— Start of Document excerpt —

Hierarchy, Force Monopoly, and Geodesic Societies

Jim Dixon jdd at dixons.org
Sun Apr 11 12:51:40 PDT 2004


On Sun, 11 Apr 2004, Eugen Leitl wrote:

> > A "tree" as the term is used in mathematics and computer science has a
>
> A tree as the term is used in a human language refers to a shape. Ditto

If you want to participate in technical discussions, discipline yourself
to use the relevant language correctly.

The word "tree" is commonly used in this business.  It has a precise
meaning.  It refers to an acyclic graph with a single root.

-------------------------------------------------------------------
"Tree data structure

"From Wikipedia, the free encyclopedia.

"In computer science, a tree is a widely-used computer data structure that
emulates a tree structure with a set of linked nodes. Each node has zero
or more child nodes, which are below it in the tree (in computer science,
unlike in nature, trees grow down, not up). The node of which a node is a
child is called its parent node. A child has at most one parent; a node
without a parent is called the root node (or root). Nodes with no children
are called leaf nodes.

"In graph theory, a tree is a connected acyclic graph. A rooted tree is
such a graph with a vertex singled out as the root. In this case, any two
vertices connected by an edge inherit a parent-child relationship. An
acyclic graph with multiple connected components or a set of rooted trees
is sometimes called a forest."
-------------------------------------------------------------------

The term is used because most or all trees in the region where the English
language originated are shaped just like that: they have a single trunk
which forks into branches which may themselves fork and so on.  These
branches do not connect back to one another.

The Internet doesn't resemble a tree at all.  It is characterized by many
cross-connections, which form cycles.  These are introduced deliberately
by network engineers, because tree-like networks are unreliable.  That is,
when a network engineer sees a tree, his immediate response tends to be to
fix the tree by adding cross-connections.  If you don't have any cross-
connects, then any network failure causes loss of connectivity, a very
Bad Thing.

> > "The geometry on Earth surface is anything but whatever"?  Sorry,
>
> Now you're refusing to parse English, too. I'm not going to diagram it for
> you, look at above cited passage.

— End of Document excerpt —

◆ Task instructions ◆
1/ Copy the post about trees and networks word for word, everything from "On Sun, 11 Apr" down to "a single root.".
2/ Answer these questions using the post about trees and networks:
(a) According to the quoted Wikipedia passage, what is a node without a parent called?
(b) Why do network engineers deliberately introduce cross-connections?
(c) In graph theory, what is an acyclic graph with multiple connected components sometimes called?
3/ Continue the post about trees and networks from its last line.

— Start of Data —

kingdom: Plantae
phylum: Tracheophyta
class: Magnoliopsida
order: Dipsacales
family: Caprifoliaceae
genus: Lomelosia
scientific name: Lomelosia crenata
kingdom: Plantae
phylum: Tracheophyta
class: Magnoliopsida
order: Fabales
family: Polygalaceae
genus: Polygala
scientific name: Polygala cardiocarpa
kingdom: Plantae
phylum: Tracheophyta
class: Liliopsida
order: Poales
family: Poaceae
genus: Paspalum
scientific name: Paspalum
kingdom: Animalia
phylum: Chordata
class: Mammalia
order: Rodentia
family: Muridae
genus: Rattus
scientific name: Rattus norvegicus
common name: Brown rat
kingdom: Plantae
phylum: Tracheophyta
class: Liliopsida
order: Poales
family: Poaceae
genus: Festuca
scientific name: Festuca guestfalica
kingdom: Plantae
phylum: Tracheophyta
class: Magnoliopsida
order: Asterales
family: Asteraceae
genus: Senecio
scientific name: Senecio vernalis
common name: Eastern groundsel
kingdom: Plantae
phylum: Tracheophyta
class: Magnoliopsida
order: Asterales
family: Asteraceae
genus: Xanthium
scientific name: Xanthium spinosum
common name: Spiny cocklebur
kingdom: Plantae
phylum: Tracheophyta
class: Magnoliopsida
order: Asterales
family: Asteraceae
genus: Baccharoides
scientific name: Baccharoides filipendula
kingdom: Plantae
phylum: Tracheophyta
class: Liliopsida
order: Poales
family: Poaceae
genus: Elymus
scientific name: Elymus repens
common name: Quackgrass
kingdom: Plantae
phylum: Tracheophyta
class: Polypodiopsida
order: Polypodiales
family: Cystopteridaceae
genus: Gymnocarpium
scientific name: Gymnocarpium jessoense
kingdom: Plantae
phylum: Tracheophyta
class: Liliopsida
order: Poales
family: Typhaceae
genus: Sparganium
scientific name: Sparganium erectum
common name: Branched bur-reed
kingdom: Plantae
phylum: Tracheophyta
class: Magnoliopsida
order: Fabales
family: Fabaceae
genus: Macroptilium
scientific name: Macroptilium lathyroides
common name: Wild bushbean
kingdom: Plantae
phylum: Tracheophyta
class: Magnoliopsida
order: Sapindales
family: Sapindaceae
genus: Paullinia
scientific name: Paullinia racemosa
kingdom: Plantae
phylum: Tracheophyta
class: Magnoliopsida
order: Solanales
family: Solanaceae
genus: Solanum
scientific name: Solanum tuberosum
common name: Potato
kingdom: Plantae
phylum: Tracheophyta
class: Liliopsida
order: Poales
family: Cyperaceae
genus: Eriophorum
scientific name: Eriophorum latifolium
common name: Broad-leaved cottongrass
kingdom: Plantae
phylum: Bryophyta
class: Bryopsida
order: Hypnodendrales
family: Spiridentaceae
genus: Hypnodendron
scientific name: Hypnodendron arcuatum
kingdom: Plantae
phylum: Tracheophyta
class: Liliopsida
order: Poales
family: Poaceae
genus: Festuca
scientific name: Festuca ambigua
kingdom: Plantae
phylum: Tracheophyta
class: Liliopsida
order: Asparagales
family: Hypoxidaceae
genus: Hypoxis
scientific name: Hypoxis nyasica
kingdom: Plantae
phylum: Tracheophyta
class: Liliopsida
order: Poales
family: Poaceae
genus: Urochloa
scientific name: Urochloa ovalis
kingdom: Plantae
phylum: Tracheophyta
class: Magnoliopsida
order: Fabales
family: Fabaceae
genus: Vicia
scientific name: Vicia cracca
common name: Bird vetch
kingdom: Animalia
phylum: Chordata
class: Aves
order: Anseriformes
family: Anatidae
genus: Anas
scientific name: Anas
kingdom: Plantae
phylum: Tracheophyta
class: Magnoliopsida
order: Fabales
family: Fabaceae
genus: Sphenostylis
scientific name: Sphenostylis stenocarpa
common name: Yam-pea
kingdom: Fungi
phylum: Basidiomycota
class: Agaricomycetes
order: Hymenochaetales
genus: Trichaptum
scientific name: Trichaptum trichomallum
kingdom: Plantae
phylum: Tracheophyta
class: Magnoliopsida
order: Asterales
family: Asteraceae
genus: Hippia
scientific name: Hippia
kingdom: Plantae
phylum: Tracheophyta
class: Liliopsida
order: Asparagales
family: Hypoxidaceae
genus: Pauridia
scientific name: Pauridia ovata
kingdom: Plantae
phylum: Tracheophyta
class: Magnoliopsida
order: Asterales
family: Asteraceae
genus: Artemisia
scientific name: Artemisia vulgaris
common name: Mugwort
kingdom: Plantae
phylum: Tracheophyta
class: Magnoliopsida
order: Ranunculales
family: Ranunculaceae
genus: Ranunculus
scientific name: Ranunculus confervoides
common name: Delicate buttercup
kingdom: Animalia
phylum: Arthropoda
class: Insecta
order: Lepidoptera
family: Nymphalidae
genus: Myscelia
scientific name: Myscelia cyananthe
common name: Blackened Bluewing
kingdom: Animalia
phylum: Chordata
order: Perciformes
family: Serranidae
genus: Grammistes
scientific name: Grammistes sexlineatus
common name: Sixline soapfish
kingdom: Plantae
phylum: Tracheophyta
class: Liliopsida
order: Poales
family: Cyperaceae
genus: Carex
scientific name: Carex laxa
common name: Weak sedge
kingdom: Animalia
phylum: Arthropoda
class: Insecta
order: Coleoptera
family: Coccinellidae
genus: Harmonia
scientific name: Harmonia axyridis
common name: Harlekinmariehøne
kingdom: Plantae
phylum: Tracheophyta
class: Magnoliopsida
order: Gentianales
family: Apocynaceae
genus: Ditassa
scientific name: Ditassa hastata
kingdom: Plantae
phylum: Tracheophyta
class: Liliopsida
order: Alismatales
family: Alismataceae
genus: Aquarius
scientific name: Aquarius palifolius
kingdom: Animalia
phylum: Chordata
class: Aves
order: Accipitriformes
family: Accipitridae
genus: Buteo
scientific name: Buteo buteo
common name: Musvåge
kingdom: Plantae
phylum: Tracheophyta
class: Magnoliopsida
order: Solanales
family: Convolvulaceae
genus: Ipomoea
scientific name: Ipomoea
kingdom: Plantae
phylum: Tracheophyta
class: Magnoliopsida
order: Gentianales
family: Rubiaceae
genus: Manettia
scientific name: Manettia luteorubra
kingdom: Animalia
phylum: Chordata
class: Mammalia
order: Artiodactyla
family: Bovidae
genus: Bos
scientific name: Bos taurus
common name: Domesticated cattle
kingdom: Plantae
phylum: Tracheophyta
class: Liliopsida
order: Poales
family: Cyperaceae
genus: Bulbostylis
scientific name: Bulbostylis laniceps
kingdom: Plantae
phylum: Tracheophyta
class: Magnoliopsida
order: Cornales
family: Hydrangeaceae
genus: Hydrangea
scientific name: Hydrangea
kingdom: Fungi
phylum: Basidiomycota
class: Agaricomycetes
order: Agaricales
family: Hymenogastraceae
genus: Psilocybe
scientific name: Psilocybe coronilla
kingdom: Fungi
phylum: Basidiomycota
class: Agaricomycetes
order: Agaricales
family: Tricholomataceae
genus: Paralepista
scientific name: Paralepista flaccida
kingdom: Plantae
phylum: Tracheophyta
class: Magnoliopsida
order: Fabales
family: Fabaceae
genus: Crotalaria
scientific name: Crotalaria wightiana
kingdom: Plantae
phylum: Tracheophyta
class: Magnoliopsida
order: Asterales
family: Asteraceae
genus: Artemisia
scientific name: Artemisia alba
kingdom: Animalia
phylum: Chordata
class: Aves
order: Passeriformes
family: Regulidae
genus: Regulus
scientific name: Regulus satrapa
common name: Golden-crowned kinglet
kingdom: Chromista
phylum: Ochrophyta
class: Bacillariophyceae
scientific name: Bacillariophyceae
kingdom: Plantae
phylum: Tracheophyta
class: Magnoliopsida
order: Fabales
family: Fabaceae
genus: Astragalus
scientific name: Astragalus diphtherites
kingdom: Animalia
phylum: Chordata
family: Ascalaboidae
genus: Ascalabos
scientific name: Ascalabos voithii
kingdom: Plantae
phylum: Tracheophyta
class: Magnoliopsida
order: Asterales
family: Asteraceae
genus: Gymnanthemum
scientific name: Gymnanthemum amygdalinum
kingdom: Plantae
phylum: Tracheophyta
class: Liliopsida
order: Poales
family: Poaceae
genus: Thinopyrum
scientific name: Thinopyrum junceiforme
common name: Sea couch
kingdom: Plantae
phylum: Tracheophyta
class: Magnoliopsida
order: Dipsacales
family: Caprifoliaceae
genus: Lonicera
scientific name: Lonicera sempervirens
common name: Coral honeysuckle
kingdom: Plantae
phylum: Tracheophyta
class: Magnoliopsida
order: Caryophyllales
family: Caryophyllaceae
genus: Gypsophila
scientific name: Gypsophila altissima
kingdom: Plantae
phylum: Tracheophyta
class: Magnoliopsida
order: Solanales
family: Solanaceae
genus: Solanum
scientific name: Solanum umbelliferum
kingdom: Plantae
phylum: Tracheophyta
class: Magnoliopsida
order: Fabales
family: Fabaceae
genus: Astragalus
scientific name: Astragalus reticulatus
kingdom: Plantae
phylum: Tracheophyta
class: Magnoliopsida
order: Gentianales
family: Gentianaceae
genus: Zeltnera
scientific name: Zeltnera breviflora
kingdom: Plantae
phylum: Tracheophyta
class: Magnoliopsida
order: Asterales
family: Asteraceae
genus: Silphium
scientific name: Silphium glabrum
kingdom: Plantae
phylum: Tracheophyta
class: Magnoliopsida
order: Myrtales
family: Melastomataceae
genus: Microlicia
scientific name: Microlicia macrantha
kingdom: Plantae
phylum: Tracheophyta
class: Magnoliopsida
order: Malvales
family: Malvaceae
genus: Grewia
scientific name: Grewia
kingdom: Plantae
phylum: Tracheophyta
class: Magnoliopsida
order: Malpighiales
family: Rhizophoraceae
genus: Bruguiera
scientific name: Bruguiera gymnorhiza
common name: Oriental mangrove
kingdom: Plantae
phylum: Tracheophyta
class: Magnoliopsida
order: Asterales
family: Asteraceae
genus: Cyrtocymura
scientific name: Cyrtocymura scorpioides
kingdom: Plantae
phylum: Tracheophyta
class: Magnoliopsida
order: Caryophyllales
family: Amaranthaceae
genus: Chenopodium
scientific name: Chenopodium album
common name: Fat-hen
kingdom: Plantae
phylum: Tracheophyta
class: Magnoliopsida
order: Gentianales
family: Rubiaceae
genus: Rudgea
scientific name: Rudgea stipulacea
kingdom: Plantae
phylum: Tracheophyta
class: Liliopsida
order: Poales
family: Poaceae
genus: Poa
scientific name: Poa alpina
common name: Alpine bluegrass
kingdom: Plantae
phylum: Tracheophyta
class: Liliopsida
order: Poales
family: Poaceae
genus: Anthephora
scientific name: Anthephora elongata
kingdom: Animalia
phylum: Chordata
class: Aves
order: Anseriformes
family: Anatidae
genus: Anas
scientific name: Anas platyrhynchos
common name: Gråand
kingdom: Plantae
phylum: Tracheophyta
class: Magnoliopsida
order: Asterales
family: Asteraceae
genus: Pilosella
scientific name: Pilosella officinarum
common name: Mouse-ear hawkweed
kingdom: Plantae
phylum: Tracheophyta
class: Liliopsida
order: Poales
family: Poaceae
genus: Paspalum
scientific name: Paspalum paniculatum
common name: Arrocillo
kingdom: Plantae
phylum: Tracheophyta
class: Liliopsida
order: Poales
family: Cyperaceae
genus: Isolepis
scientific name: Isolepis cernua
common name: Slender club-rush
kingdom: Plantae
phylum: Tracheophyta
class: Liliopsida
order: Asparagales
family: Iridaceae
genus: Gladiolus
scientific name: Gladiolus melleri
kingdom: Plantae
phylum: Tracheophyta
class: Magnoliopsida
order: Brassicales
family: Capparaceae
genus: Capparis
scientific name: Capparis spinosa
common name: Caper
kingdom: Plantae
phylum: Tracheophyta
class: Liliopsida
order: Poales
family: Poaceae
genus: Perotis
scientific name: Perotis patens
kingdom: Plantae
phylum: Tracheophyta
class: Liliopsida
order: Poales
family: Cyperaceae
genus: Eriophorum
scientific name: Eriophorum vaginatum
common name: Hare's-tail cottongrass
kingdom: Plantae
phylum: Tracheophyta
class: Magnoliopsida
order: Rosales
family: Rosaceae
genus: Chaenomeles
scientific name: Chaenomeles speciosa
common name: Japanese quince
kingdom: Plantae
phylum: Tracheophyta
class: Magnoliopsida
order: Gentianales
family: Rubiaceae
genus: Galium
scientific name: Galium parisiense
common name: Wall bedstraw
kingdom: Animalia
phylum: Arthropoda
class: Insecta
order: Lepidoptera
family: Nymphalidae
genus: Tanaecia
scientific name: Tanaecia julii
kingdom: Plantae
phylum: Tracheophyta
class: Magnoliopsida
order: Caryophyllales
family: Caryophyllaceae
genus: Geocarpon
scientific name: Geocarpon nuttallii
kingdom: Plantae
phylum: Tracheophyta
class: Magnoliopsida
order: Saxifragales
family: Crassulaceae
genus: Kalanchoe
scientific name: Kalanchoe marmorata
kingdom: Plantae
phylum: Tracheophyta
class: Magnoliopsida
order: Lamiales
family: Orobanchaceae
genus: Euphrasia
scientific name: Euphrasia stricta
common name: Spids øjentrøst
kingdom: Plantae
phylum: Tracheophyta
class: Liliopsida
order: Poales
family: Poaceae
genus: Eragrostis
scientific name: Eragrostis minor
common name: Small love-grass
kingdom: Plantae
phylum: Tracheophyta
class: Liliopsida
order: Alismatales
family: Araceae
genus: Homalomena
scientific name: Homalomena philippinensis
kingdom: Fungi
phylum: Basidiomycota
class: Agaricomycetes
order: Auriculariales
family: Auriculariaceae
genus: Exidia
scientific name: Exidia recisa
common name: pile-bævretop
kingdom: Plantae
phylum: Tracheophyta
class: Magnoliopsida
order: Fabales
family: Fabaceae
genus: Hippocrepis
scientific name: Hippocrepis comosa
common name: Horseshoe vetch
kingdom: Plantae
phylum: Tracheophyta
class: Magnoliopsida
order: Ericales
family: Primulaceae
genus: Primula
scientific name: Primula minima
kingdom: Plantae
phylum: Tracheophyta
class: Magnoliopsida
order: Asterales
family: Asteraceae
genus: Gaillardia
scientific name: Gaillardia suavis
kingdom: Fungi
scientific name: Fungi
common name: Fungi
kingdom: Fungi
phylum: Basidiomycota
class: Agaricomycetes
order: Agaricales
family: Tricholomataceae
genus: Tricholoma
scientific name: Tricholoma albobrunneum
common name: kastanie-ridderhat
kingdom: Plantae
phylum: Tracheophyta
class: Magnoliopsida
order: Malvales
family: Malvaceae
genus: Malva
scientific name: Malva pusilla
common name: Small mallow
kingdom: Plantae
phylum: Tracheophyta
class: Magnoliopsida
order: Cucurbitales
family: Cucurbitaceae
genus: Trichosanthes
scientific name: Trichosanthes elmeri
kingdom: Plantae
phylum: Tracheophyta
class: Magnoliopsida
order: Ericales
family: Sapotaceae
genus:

— End of Data —

◆ Answers to the exercise ◆
1/
On Sun, 11 Apr 2004, Eugen Leitl wrote:

> > A "tree" as the term is used in mathematics and computer science has a
>
> A tree as the term is used in a human language refers to a shape. Ditto

If you want to participate in technical discussions, discipline yourself
to use the relevant language correctly.

The word "tree" is commonly used in this business.  It has a precise
meaning.  It refers to an acyclic graph with a single root.

2/
(a) The root node (or root).
(b) Tree-like networks are unreliable, because without cross-connections any network failure causes loss of connectivity.
(c) A forest.

3/
I learned how to parse English a long time ago. That is not a sentence in
English.  I have no idea of what you meant to say.

> Look outside the window. Does this look like a finite dimensional metric
> space to you?

Yep.  Most would describe the view as three dimensional.  3 is a finite
number.  Is there a metric?  Certainly.  The one worked out by Descartes
a long time ago will do, the distance between two points in Cartesian
coordinates.

When I did a course in finite dimensional metric spaces, most of the
initial examples were in three dimensional geometries, like what you
see when you look out the window.  After a while we progressed to
things like distortions in space-time AKA gravity.

>          Are you familiar with geodesy? Are you familiar with the term
> geodesic as used by ship captains and pilots? It has nothing whatsoever to do
> with spacetime curvature. You can't travel nor signal through Earth bulk, so
> you have to route your signals around the spherical obstacle. One you're
> sufficiently far removed, it's line of sight in a device cloud (a satellite
> constellation).

I don't believe that I have ever met a ship captain or pilot who knew what
the term "geodesic" meant.  (Mind you, I never asked.) It's a term used in
mathematics and physics.  Given a metric on a space, if the length of a
path between two points is minimal, that path is a geodesic.  In Euclidean
geometry, it's a straight line.  On the surface of a sphere, it's a
segment of a great circle.

> > > I'm claiming peering arrangement evolve to make optimal use of given
> physical
> > > cabling. This is quick.
> >
> > As the term is normally used, "peering" is the settlement-free exchange of
> > trafic between autonomous systems (ASNs). "Settlement-free" means that no
> > consideration ($$$) is paid.  This has bugger all to do with cabling.
>
> Peered traffic is exchanged over a point. It is frequently called a nexus.

I spent more than seven years running an ISP and in that time set up
over 100 peering relationships.  Throughout that time I never heard anyone
refer to anything as a "nexus".

The term _is_ used by marketing types when they are getting rhapsodic.
And I have heard it used in political discussions.  And in poetry.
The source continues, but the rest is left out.